We acknowledge some limitations in this study. First, this study was primarily limited by its small sample size. Thus, our results should be viewed as a basis for generating hypotheses and need to be validated in larger cohorts. Second, this study did not collect EPS or plasma from the same control source. Samples from the same individual source may provide more comprehensive insights into uncovering the link between EPS and plasma. Finally, further investigation and validation of these potential mechanisms using in vitro and in vivo models are needed.
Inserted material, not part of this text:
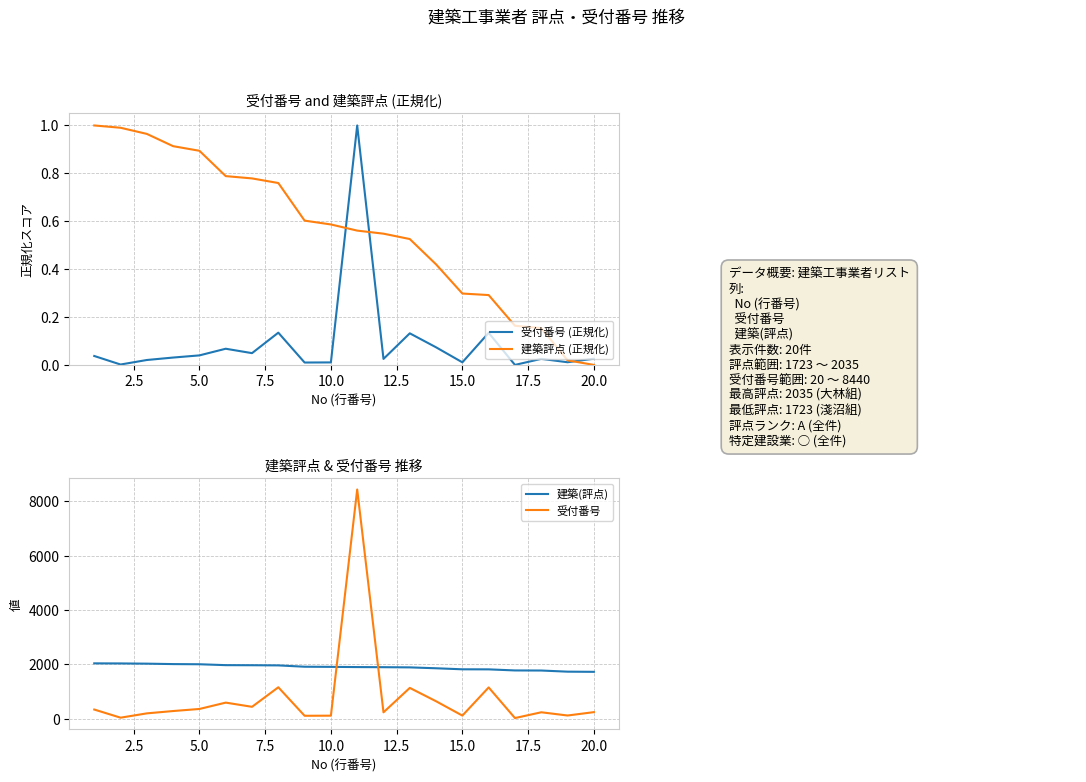

True or false: 建築評点 (正規化) and 受付番号 intersect in this chart.

False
In conclusion, this study contributes to the limited data in this field by determining EPS/plasma metabolome alterations in CP/CPPS. Our findings suggest important roles for the dysregulation of tryptophan metabolism, lipid metabolism, and the TCA cycle in CP/CPPS, shedding light on the oxidative damage, systemic inflammation, neurological impairment, and immunometabolism involved in the pathogenesis of CP/CPPS and the comorbidity of depression. These findings can serve as a valuable resource for future studies on the local-global relationships involved in CP/CPPS and the potential diagnostic and therapeutic approaches for CP/CPPS.

AUTHOR CONTRIBUTIONS

FXZ, XLS, and ZNM designed the study. FXZ, XC, DCN, and LC performed data analysis and wrote the paper. FXZ, XC, DCN, LC, CSH, ML, and YX carried out sample and data collection and revised the paper. All authors read and approved the final manuscript.

COMPETING INTERESTS

All authors declare no competing interests.

Supplementary Figure 1

Quality control of experimental data. The TIC of EPS QC samples in (a) T3 and (b) Hilic mode. (c) Pearson’s correlation of EPS QC samples; The TIC of plasma QC samples in (d) T3 and (e) Hilic mode. (f) Pearson’s correlation of plasma QC samples. QC: quality control; TIC: total ion chromatogram.

Supplementary Figure 2

River plots of enrichment pathways. (a) Enrichment pathways of EPS metabolites in green, midnight blue, and red module. (b) Enrichment pathways of EPS metabolites in turquoise module. (c) Enrichment pathways of significant phenotype-correlated metabolites (P < 0.05) in EPS. Line thickness represents enrichment significance. ^*P < 0.05, ^**P < 0.01, ^***P < 0.001, and ^****P < 0.0001. EPS: expressed prostatic secretions; CPSI: Chronic Prostatitis Symptom Index; WBC: white blood cell; cor: correlation.

Supplementary Figure 3

The coexpression network of plasma metabolites. (a) The correlation between plasma module eigenmetabolites and different phenotypes of CP/CPPS. (b) The distribution of metabolites in differential module according to the class II chemical classifications. (c) Enrichment pathways of metabolites in royal blue, black, and light cyan modules. (d) Enrichment pathways of significant SAS-correlated and SDS-correlated metabolites (P < 0.05) in plasma. Line thickness represents enrichment significance. ^*P < 0.05, ^**P < 0.01, ^***P < 0.001, and ^****P < 0.0001. CP/CPPS: chronic prostatitis/chronic pelvic pain syndrome; CPSI: Chronic Prostatitis Symptom Index; SAS: the Zung’s Self-Rating Anxiety Scale; SDS: the Zung’s Self-Rating Depression Scale; WBC: white blood cell; LPA: lysophosphatidic acid; LPC: lysophosphatidylcholine; LPC-O: lysoalkylphosphatidylcholine; LPG: lysophosphatidylglycerol; PC: phosphatidylcholine; PC-O: plasmanyl phosphatidylcholine; PC-P: plasmenyl phosphatidylcholine; PE: phosphatidylethanolamine; PS: phosphatidylserine; SM: sphingomyelin; cor: correlation.

Supplementary Figure 4

Network plot of EPS metabolites, plasma metabolites, and clinical phenotypes among CP/CPPS patients. Only the first-node metabolites with significant correlation were displayed (|r| > 0.55, and P < 0.05). Positive correlations are marked as red lines, while negative correlations are marked as blue lines. EPS: expressed prostatic secretions; CP/CPPS: chronic prostatitis/chronic pelvic pain syndrome; CPSI: Chronic Prostatitis Symptom Index; SAS: the Zung’s Self-Rating Anxiety Scale; SDS: the Zung’s Self-Rating Depression Scale; WBC: white blood cell.